━━ Passage provided

# Summer 2006 Concert List



## GuitarsCanada (Dec 30, 2005)

Who have you seen this year and how was it?


----------



## sysexguy (Mar 5, 2006)

I bought Cardigans tix (my guilty pleasure)...and they cancelled the whole tour 2 days later.

most fun all year was.......Metalskool at the Roxy in LA (Metalskool is a parody of 80's hair metal)

Andy


----------



## Sneaky (Feb 14, 2006)

I’ve seen some great shows this summer…

Black Crowes
Arrested Development
Dave Alvin
Son Volt
Robbie Fulks
Jay Crocker
Grupo Fantasma

Coming up...

Neville Brothers
Hall & Oates
John Prine
Frank Black
Dixie Chicks (with Grissom and Freed on guitars :rockon2: :rockon2: )
The Who


----------



## mario (Feb 18, 2006)

━━━━

**Written instruction 1:** Reproduce the stretch of the concert-list thread from "## sysexguy (Mar" through "(Feb 14, 2006)", word for word.
**Written instruction 2:** Extend the Summer 2006 concert thread, picking up right after its final line.

━━ Data excerpt

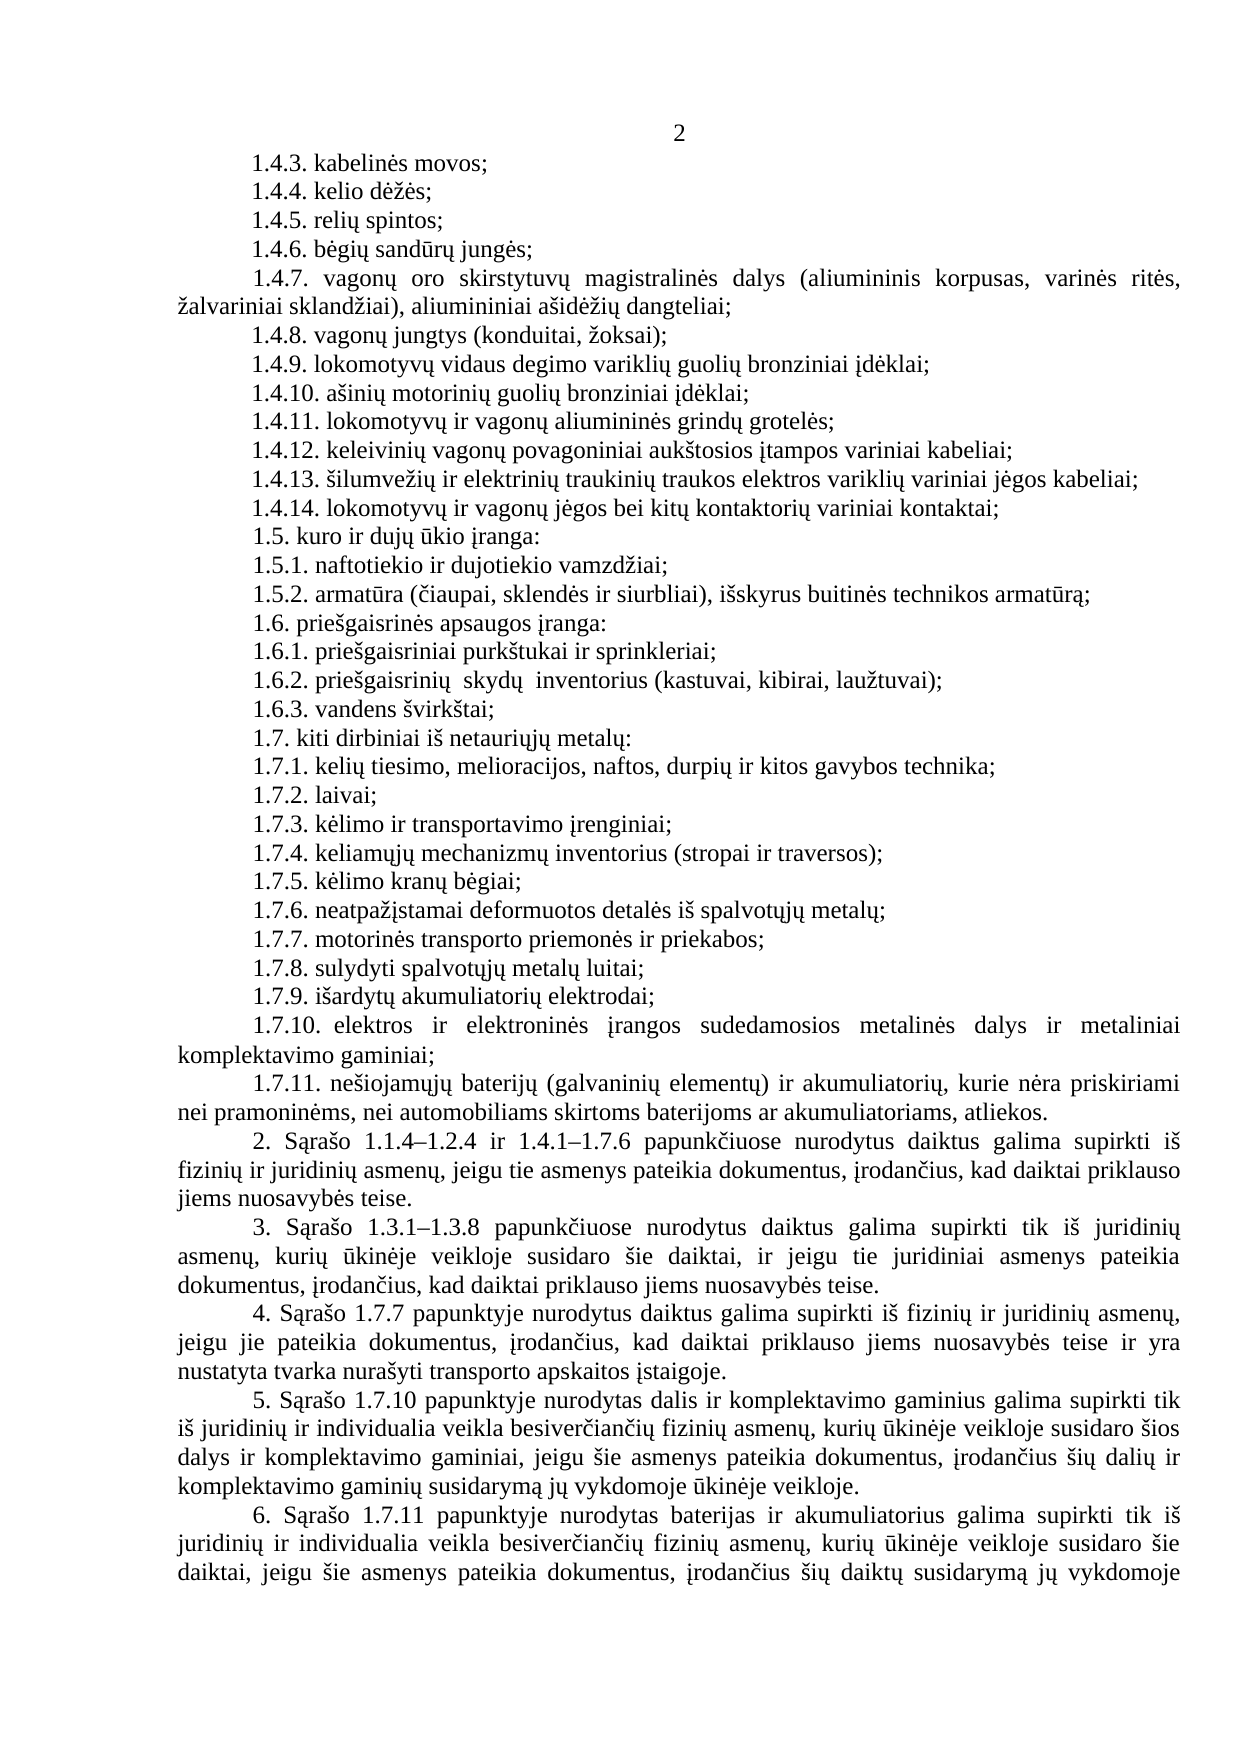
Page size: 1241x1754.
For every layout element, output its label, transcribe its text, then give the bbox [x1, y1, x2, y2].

━━━━

**Response 1:**
## sysexguy (Mar 5, 2006)

I bought Cardigans tix (my guilty pleasure)...and they cancelled the whole tour 2 days later.

most fun all year was.......Metalskool at the Roxy in LA (Metalskool is a parody of 80's hair metal)

Andy


----------



## Sneaky (Feb 14, 2006)

**Response 2:**
I took my family to Italy for 3 weeks. My wife's cousin had 2 Santana tickets he could not use, so he gave them to us:food-smiley-004: . They played in a soccer stadium in Udine, Italy. Fantastic show!


----------



## GuitarsCanada (Dec 30, 2005)

Lucked out on that one man. Sounds like it was a great show. There has not been anything come around here lately that would draw me out. Seen BB King early in the year at the Casino, but that was about it.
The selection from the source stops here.